━━ SOURCE PASSAGE ━━
Optimization and Synthesis of Quantum Circuits with Global Gates
Alejandro Villoria, Henning Basold, Alfons Laarman
TL;DR
This work tackles hardware-aware quantum circuit compilation for ion-trap devices by harnessing the ZX-calculus to extract circuits that minimize the number of global $GMS$ gates. The proposed pipeline converts arbitrary circuits into graph-like ZX diagrams, preserves gflow, and uses a linear program plus peephole optimizations to group entangling gates into as few $GMS$ gates as possible, while outputting a circuit in the hardware's native gate set. The authors implement the approach in PyZX, benchmark it against naive compilation and Qiskit, and demonstrate substantial reductions in entangling-gate counts across multiple circuit families, albeit with some circuits where structure hinders global-gate grouping. The results suggest that ZX-based synthesis can meaningfully improve execution time and fidelity on ion-trap platforms by leveraging all-to-all connectivity and the ability to execute $GMS$ gates, with practical impact for NISQ-era quantum computing.
Abstract
Compiling quantum circuits to account for hardware restrictions is an essential part of the quantum computing stack. Circuit compilation allows us to adapt algorithm descriptions into a sequence of operations supported by real quantum hardware, and has the potential to significantly improve their performance when optimization techniques are added to the process. One such optimization technique is reducing the number of quantum gates that are needed to execute a circuit. For instance, methods for reducing the number of non-Clifford gates or CNOT gates from a circuit is an extensive research area that has gathered significant interest over the years. For certain hardware platforms such as ion trap quantum computers, we can leverage some of their special properties to further reduce the cost of executing a quantum circuit in them. In this work we use global interactions, such as the Global Mølmer-Sørensen gate present in ion trap hardware, to optimize and synthesize quantum circuits. We design and implement an algorithm that is able to compile an arbitrary quantum circuit into another circuit that uses global gates as the entangling operation, while optimizing the number of global interactions needed. The algorithm is based on the ZX-calculus and uses an specialized circuit extraction routine that groups entangling gates into Global Mølmer-Sørensen gates. We benchmark the algorithm in a variety of circuits, and show how it improves their performance under state-of-the-art hardware considerations in comparison to a naive algorithm and the Qiskit optimizer.
━━━
━━ STUDY MATERIAL ━━
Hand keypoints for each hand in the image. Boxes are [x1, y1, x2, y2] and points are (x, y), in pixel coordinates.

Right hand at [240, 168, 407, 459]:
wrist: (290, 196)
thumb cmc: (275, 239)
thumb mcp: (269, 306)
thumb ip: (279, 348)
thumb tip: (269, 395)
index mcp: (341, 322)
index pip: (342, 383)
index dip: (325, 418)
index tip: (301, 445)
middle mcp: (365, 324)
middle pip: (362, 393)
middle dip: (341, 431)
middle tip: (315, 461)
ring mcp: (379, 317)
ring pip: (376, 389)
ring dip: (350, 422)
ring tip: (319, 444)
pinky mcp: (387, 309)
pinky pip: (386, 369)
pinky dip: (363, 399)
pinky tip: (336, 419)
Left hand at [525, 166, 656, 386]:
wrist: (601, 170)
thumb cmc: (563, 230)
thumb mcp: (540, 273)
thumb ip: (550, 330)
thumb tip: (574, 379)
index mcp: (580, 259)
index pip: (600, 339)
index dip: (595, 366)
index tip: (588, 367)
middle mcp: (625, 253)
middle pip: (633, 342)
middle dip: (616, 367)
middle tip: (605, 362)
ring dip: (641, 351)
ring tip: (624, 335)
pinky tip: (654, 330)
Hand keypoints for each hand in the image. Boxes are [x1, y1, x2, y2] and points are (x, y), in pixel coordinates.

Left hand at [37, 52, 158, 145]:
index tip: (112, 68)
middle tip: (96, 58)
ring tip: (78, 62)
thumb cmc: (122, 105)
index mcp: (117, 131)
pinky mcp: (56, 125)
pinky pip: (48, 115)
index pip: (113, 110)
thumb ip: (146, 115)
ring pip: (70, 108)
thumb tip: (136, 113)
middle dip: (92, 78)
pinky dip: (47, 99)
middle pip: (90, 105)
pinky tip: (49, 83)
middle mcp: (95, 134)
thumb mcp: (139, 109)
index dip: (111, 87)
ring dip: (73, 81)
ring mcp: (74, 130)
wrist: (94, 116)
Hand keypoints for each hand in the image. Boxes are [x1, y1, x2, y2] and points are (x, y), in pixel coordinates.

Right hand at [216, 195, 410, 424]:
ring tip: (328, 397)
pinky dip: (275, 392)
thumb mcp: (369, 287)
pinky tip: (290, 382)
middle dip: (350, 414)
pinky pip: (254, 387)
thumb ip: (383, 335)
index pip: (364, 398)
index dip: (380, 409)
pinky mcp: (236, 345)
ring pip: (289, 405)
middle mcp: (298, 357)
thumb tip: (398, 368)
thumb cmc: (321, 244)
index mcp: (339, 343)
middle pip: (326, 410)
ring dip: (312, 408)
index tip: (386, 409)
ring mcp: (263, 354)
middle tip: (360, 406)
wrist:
━━━
Name every author listed in the text on optimizing quantum circuits with global gates.

Alejandro Villoria, Henning Basold, Alfons Laarman